**Quoted text:**

This is true in community-based programs, where, to do their
jobs well, staff must believe that they are helping people
toward better lives. It is also true in large agencies, where
it is feared that random assignment will add another routine
for already-overloaded staff. While all of our studies were
of programs funded at levels where not everyone could be served
(so that access had to be rationed)[13]
— and usually assessed services of unproved value (which,
in some cases, ultimately were shown to hurt participants)
— program staff vastly preferred to use their own, often more
arbitrary rationing strategies (for example, first-come/first-served,
serving the more motivated or more employable people, allowing
caseworker discretion, serving volunteers first, or limiting
recruitment so that no one was actually rejected) than to
use a random process whereby they had to personally turn away
people whom they viewed as eligible.
Yet random assignment is an all-or-nothing process.

**Material:**
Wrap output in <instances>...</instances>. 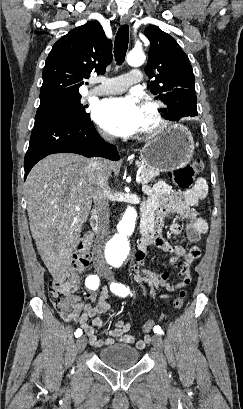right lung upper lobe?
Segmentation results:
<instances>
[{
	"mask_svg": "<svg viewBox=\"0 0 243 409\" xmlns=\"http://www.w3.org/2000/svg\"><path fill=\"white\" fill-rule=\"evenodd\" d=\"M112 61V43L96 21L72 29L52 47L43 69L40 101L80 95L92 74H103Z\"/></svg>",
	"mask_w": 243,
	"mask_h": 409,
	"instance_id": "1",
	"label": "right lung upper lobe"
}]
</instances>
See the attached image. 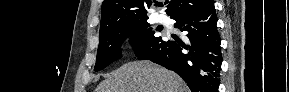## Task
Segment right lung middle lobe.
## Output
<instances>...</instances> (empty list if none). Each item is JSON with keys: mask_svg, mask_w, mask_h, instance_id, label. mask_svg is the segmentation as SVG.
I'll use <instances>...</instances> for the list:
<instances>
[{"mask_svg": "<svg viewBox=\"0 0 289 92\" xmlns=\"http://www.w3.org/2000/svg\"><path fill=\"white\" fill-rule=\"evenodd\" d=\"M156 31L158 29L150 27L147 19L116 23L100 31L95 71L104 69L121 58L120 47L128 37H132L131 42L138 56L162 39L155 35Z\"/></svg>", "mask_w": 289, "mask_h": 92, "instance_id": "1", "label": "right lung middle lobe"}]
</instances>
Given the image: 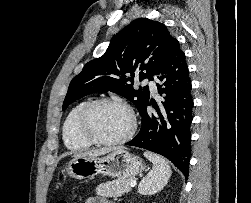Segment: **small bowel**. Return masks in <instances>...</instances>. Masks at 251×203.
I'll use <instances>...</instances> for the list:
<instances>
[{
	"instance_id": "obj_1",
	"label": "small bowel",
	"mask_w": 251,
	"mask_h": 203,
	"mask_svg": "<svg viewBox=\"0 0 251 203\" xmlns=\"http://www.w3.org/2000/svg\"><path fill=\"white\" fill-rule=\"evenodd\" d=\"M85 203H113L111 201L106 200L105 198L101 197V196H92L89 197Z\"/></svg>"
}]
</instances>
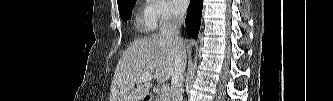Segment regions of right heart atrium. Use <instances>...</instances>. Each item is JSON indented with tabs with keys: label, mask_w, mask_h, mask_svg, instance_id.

**Problems:**
1 – Answer these questions about the passage on random assignment:
(a) In community-based programs, what must staff believe in order to do their jobs well?
(b) In large agencies, what is it feared that random assignment will add?
(c) What kind of process does the last sentence call random assignment?
2 – Repeat the passage on random assignment word for word, between "This is true" and "to hurt participants)", inclusive.
The records have no connection to the text.

**Answers to each task:**
1 –
(a) That they are helping people toward better lives.
(b) Another routine for already-overloaded staff.
(c) An all-or-nothing process.

2 –
This is true in community-based programs, where, to do their
jobs well, staff must believe that they are helping people
toward better lives. It is also true in large agencies, where
it is feared that random assignment will add another routine
for already-overloaded staff. While all of our studies were
of programs funded at levels where not everyone could be served
(so that access had to be rationed)[13]
— and usually assessed services of unproved value (which,
in some cases, ultimately were shown to hurt participants)